| REQUIREMENT |
Reproduce the material below with every instance of "common name" changed to "vernacular name", leaving all other text untouched.

┄┄┄┄┄┄┄┄┄┄

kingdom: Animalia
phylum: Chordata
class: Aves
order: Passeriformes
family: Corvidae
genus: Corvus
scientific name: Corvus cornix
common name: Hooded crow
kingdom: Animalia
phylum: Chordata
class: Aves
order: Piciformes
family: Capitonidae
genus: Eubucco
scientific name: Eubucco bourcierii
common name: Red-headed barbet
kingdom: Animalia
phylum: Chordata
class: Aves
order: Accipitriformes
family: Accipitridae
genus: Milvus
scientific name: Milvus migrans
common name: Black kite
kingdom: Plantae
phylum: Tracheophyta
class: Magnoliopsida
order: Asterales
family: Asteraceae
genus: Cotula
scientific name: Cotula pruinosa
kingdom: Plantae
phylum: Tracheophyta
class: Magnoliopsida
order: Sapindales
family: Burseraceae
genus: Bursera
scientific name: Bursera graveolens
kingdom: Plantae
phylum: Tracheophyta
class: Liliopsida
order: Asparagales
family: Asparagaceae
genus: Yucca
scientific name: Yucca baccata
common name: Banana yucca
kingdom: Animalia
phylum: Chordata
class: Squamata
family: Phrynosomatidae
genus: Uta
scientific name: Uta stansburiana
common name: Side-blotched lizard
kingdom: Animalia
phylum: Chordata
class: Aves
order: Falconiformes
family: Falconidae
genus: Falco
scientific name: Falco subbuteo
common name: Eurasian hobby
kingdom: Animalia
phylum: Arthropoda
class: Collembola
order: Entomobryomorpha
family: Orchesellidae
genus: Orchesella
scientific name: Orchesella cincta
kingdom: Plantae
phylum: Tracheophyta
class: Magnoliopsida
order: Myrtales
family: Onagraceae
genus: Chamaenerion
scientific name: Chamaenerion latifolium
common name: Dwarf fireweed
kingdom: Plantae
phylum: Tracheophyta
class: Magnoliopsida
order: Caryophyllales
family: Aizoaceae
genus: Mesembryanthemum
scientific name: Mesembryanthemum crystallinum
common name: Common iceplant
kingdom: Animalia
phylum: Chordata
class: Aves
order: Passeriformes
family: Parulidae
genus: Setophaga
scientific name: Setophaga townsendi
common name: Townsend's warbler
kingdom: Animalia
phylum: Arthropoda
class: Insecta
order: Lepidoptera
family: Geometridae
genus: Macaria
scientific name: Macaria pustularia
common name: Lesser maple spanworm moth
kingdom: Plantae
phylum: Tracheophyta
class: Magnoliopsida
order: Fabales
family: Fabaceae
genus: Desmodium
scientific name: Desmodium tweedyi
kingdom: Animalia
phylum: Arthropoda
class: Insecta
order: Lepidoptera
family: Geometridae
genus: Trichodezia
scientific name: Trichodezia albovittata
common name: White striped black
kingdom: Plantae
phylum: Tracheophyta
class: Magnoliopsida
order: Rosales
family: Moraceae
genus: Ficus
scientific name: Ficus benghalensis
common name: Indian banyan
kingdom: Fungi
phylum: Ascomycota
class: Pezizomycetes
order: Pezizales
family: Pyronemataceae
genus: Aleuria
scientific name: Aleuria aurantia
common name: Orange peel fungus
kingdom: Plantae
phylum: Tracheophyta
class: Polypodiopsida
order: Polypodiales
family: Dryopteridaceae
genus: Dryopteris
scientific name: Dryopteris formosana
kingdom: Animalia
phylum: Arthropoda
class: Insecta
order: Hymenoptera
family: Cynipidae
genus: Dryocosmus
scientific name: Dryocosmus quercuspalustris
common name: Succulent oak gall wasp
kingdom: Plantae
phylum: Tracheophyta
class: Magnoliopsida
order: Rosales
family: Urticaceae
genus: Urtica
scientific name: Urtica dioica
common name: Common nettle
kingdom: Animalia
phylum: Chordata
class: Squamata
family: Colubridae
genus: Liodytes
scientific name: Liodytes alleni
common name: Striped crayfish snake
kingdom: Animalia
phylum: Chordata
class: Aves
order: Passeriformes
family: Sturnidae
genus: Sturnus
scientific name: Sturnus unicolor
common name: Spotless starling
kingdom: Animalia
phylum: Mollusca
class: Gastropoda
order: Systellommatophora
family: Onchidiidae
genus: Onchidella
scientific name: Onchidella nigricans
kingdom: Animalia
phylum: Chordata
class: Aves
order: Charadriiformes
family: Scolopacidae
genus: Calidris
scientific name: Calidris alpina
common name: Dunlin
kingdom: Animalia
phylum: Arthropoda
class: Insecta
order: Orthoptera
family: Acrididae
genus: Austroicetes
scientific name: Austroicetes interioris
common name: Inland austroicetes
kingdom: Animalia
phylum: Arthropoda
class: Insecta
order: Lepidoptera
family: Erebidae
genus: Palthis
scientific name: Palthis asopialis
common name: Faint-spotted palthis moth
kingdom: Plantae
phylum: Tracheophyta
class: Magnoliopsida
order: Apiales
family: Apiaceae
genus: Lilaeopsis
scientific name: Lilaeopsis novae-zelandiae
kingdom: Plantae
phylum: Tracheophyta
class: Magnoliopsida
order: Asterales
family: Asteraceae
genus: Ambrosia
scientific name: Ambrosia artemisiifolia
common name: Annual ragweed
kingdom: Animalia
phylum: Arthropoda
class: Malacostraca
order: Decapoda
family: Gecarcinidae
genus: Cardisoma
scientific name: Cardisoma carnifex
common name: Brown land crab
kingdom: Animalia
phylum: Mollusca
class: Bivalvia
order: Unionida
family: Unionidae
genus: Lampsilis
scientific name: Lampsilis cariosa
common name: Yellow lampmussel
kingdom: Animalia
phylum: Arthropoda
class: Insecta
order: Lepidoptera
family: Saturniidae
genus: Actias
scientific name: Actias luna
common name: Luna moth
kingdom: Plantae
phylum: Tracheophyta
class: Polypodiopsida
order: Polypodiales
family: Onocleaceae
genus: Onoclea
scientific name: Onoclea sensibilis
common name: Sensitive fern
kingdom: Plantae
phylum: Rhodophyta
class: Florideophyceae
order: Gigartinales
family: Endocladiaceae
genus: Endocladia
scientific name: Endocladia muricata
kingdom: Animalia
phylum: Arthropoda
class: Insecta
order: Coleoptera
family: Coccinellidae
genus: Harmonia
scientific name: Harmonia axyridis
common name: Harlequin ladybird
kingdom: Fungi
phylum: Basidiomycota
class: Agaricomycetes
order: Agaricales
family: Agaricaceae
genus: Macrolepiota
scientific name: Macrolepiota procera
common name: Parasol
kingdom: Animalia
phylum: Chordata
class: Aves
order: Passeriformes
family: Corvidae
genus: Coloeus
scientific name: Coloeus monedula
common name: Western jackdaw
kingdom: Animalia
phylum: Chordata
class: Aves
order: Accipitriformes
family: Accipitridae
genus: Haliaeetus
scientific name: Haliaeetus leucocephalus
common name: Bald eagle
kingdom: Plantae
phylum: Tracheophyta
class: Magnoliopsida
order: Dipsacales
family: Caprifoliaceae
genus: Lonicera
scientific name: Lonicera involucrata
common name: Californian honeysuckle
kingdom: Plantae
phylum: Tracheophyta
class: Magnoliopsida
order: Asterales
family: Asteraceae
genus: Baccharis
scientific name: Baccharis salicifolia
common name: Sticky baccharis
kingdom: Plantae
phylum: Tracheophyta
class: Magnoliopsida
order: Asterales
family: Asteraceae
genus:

┄┄┄┄┄┄┄┄┄┄

| EXERCISE ANSWER |
kingdom: Animalia
phylum: Chordata
class: Aves
order: Passeriformes
family: Corvidae
genus: Corvus
scientific name: Corvus cornix
vernacular name: Hooded crow
kingdom: Animalia
phylum: Chordata
class: Aves
order: Piciformes
family: Capitonidae
genus: Eubucco
scientific name: Eubucco bourcierii
vernacular name: Red-headed barbet
kingdom: Animalia
phylum: Chordata
class: Aves
order: Accipitriformes
family: Accipitridae
genus: Milvus
scientific name: Milvus migrans
vernacular name: Black kite
kingdom: Plantae
phylum: Tracheophyta
class: Magnoliopsida
order: Asterales
family: Asteraceae
genus: Cotula
scientific name: Cotula pruinosa
kingdom: Plantae
phylum: Tracheophyta
class: Magnoliopsida
order: Sapindales
family: Burseraceae
genus: Bursera
scientific name: Bursera graveolens
kingdom: Plantae
phylum: Tracheophyta
class: Liliopsida
order: Asparagales
family: Asparagaceae
genus: Yucca
scientific name: Yucca baccata
vernacular name: Banana yucca
kingdom: Animalia
phylum: Chordata
class: Squamata
family: Phrynosomatidae
genus: Uta
scientific name: Uta stansburiana
vernacular name: Side-blotched lizard
kingdom: Animalia
phylum: Chordata
class: Aves
order: Falconiformes
family: Falconidae
genus: Falco
scientific name: Falco subbuteo
vernacular name: Eurasian hobby
kingdom: Animalia
phylum: Arthropoda
class: Collembola
order: Entomobryomorpha
family: Orchesellidae
genus: Orchesella
scientific name: Orchesella cincta
kingdom: Plantae
phylum: Tracheophyta
class: Magnoliopsida
order: Myrtales
family: Onagraceae
genus: Chamaenerion
scientific name: Chamaenerion latifolium
vernacular name: Dwarf fireweed
kingdom: Plantae
phylum: Tracheophyta
class: Magnoliopsida
order: Caryophyllales
family: Aizoaceae
genus: Mesembryanthemum
scientific name: Mesembryanthemum crystallinum
vernacular name: Common iceplant
kingdom: Animalia
phylum: Chordata
class: Aves
order: Passeriformes
family: Parulidae
genus: Setophaga
scientific name: Setophaga townsendi
vernacular name: Townsend's warbler
kingdom: Animalia
phylum: Arthropoda
class: Insecta
order: Lepidoptera
family: Geometridae
genus: Macaria
scientific name: Macaria pustularia
vernacular name: Lesser maple spanworm moth
kingdom: Plantae
phylum: Tracheophyta
class: Magnoliopsida
order: Fabales
family: Fabaceae
genus: Desmodium
scientific name: Desmodium tweedyi
kingdom: Animalia
phylum: Arthropoda
class: Insecta
order: Lepidoptera
family: Geometridae
genus: Trichodezia
scientific name: Trichodezia albovittata
vernacular name: White striped black
kingdom: Plantae
phylum: Tracheophyta
class: Magnoliopsida
order: Rosales
family: Moraceae
genus: Ficus
scientific name: Ficus benghalensis
vernacular name: Indian banyan
kingdom: Fungi
phylum: Ascomycota
class: Pezizomycetes
order: Pezizales
family: Pyronemataceae
genus: Aleuria
scientific name: Aleuria aurantia
vernacular name: Orange peel fungus
kingdom: Plantae
phylum: Tracheophyta
class: Polypodiopsida
order: Polypodiales
family: Dryopteridaceae
genus: Dryopteris
scientific name: Dryopteris formosana
kingdom: Animalia
phylum: Arthropoda
class: Insecta
order: Hymenoptera
family: Cynipidae
genus: Dryocosmus
scientific name: Dryocosmus quercuspalustris
vernacular name: Succulent oak gall wasp
kingdom: Plantae
phylum: Tracheophyta
class: Magnoliopsida
order: Rosales
family: Urticaceae
genus: Urtica
scientific name: Urtica dioica
vernacular name: Common nettle
kingdom: Animalia
phylum: Chordata
class: Squamata
family: Colubridae
genus: Liodytes
scientific name: Liodytes alleni
vernacular name: Striped crayfish snake
kingdom: Animalia
phylum: Chordata
class: Aves
order: Passeriformes
family: Sturnidae
genus: Sturnus
scientific name: Sturnus unicolor
vernacular name: Spotless starling
kingdom: Animalia
phylum: Mollusca
class: Gastropoda
order: Systellommatophora
family: Onchidiidae
genus: Onchidella
scientific name: Onchidella nigricans
kingdom: Animalia
phylum: Chordata
class: Aves
order: Charadriiformes
family: Scolopacidae
genus: Calidris
scientific name: Calidris alpina
vernacular name: Dunlin
kingdom: Animalia
phylum: Arthropoda
class: Insecta
order: Orthoptera
family: Acrididae
genus: Austroicetes
scientific name: Austroicetes interioris
vernacular name: Inland austroicetes
kingdom: Animalia
phylum: Arthropoda
class: Insecta
order: Lepidoptera
family: Erebidae
genus: Palthis
scientific name: Palthis asopialis
vernacular name: Faint-spotted palthis moth
kingdom: Plantae
phylum: Tracheophyta
class: Magnoliopsida
order: Apiales
family: Apiaceae
genus: Lilaeopsis
scientific name: Lilaeopsis novae-zelandiae
kingdom: Plantae
phylum: Tracheophyta
class: Magnoliopsida
order: Asterales
family: Asteraceae
genus: Ambrosia
scientific name: Ambrosia artemisiifolia
vernacular name: Annual ragweed
kingdom: Animalia
phylum: Arthropoda
class: Malacostraca
order: Decapoda
family: Gecarcinidae
genus: Cardisoma
scientific name: Cardisoma carnifex
vernacular name: Brown land crab
kingdom: Animalia
phylum: Mollusca
class: Bivalvia
order: Unionida
family: Unionidae
genus: Lampsilis
scientific name: Lampsilis cariosa
vernacular name: Yellow lampmussel
kingdom: Animalia
phylum: Arthropoda
class: Insecta
order: Lepidoptera
family: Saturniidae
genus: Actias
scientific name: Actias luna
vernacular name: Luna moth
kingdom: Plantae
phylum: Tracheophyta
class: Polypodiopsida
order: Polypodiales
family: Onocleaceae
genus: Onoclea
scientific name: Onoclea sensibilis
vernacular name: Sensitive fern
kingdom: Plantae
phylum: Rhodophyta
class: Florideophyceae
order: Gigartinales
family: Endocladiaceae
genus: Endocladia
scientific name: Endocladia muricata
kingdom: Animalia
phylum: Arthropoda
class: Insecta
order: Coleoptera
family: Coccinellidae
genus: Harmonia
scientific name: Harmonia axyridis
vernacular name: Harlequin ladybird
kingdom: Fungi
phylum: Basidiomycota
class: Agaricomycetes
order: Agaricales
family: Agaricaceae
genus: Macrolepiota
scientific name: Macrolepiota procera
vernacular name: Parasol
kingdom: Animalia
phylum: Chordata
class: Aves
order: Passeriformes
family: Corvidae
genus: Coloeus
scientific name: Coloeus monedula
vernacular name: Western jackdaw
kingdom: Animalia
phylum: Chordata
class: Aves
order: Accipitriformes
family: Accipitridae
genus: Haliaeetus
scientific name: Haliaeetus leucocephalus
vernacular name: Bald eagle
kingdom: Plantae
phylum: Tracheophyta
class: Magnoliopsida
order: Dipsacales
family: Caprifoliaceae
genus: Lonicera
scientific name: Lonicera involucrata
vernacular name: Californian honeysuckle
kingdom: Plantae
phylum: Tracheophyta
class: Magnoliopsida
order: Asterales
family: Asteraceae
genus: Baccharis
scientific name: Baccharis salicifolia
vernacular name: Sticky baccharis
kingdom: Plantae
phylum: Tracheophyta
class: Magnoliopsida
order: Asterales
family: Asteraceae
genus:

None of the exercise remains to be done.